In Hong Kong - where the equestrian events of the Beijing Olympics took place - Gina and McKinlaigh were in a competitive position after dressage.
“His flying changes were always his Achilles heel, but he didn’t ‘miss’ a single one in the six weeks before the Games,” she says with humor. “Then we missed three out of four of them in the test! But the rest of it was so good that we were still 10th at that stage.”
The cross-country course was completely opposite to what would have suited the bold, galloping, long-strided giant of a horse.
“It was a tight, twisty-turny track that felt like we were skiing around a mogul course; you could never let the horse get a breath and relax because there weren’t even 100 yards in a straight line,” Gina remembers. “But because he was so rideable, so maneuverable and light on his feet, and I didn’t have to waste any time setting him up at the fences, he was deceptively fast - about the fifth-fastest of the day.”
After a superb cross-country performance, the pair moved up to fifth going into showjumping. They jumped two immaculate clears, the second under bright lights late at night, and that individual silver medal was theirs.
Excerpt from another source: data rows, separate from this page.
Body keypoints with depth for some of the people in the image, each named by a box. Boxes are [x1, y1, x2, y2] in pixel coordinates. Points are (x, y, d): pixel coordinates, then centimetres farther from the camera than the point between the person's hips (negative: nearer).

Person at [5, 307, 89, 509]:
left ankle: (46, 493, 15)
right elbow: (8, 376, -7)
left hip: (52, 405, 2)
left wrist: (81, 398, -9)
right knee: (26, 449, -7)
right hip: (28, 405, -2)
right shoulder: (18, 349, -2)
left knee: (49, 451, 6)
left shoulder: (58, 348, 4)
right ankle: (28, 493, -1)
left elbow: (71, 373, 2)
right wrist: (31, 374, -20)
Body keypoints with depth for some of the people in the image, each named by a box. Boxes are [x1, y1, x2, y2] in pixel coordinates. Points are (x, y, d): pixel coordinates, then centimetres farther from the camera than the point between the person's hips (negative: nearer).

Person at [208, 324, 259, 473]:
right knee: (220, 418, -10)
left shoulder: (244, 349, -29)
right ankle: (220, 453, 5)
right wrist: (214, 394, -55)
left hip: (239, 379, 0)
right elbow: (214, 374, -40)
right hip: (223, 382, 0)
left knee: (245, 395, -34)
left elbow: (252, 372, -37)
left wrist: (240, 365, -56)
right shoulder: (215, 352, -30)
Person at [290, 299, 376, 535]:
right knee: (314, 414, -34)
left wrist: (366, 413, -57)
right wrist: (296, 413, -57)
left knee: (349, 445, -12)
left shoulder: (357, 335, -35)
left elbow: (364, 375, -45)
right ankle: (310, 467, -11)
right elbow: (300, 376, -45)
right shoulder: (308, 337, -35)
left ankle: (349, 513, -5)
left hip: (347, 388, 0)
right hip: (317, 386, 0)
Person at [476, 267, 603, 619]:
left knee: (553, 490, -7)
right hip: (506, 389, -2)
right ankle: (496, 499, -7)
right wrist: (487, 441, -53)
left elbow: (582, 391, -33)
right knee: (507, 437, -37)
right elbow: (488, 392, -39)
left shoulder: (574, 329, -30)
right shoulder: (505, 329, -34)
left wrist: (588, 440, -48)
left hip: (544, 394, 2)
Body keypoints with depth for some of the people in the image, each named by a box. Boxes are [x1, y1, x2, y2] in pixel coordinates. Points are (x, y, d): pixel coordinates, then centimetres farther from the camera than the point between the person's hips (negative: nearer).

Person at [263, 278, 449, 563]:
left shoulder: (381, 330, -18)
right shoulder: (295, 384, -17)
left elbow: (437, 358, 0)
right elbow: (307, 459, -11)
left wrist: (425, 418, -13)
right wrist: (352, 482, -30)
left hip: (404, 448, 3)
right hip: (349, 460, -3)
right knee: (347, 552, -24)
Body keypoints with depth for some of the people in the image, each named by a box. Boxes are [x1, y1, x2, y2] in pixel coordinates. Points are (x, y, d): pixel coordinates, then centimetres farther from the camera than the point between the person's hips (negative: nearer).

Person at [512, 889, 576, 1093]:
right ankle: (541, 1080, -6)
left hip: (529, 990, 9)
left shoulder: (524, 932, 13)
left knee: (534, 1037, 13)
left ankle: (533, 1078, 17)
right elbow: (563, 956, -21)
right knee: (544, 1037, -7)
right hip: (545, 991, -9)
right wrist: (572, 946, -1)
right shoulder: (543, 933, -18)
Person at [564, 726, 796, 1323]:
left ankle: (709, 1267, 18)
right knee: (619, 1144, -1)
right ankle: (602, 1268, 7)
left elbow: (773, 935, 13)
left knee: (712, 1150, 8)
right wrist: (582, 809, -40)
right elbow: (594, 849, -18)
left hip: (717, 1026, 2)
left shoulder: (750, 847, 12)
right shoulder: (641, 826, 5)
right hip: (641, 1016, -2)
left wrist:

“It was only when I saw the US flag raised, and felt the medal around my neck, that I finally went, ‘Oh my God!’ That’s when it hit me,” says Gina.
The Olympics is essentially the only time when the wider world takes much notice of equestrian sport, and the reaction from outside the tight-knit eventing community will stay with Gina forever.
“I flew to Beijing, stayed in the athletes’ village and marched in the closing ceremony,” she says. “It was awesome.”
She appeared on Oprah alongside the other US Olympic medallists, the governor of California hosted a big post-OIympic celebration, she gave a speech to the local Rotary Club… Gina really felt the recognition of her as an athlete, not just a “rider”.
“The Olympics gave me the opportunity to be able to bring our sport to the attention of people who have never known about it; to share what we do,” she says.
Hong Kong was, to date, Gina’s only Olympics. But there’s another Games in LA in 2028 - does the itch to do it again still burn?
“It is on my radar as the perfect thing for my story - those interconnecting circles!” she says. “I’d love to have another horse of that quality and ability. I am satisfied with what I have achieved - but I would also love, love to go again. I don’t have a big team of horses; my family life and the balance in that is very important to me, but I have some nice youngsters, so we’ll see. And I am getting a lot of enjoyment from my daughter, Taylor, who is 15, riding more - maybe it will be her up there one day instead.”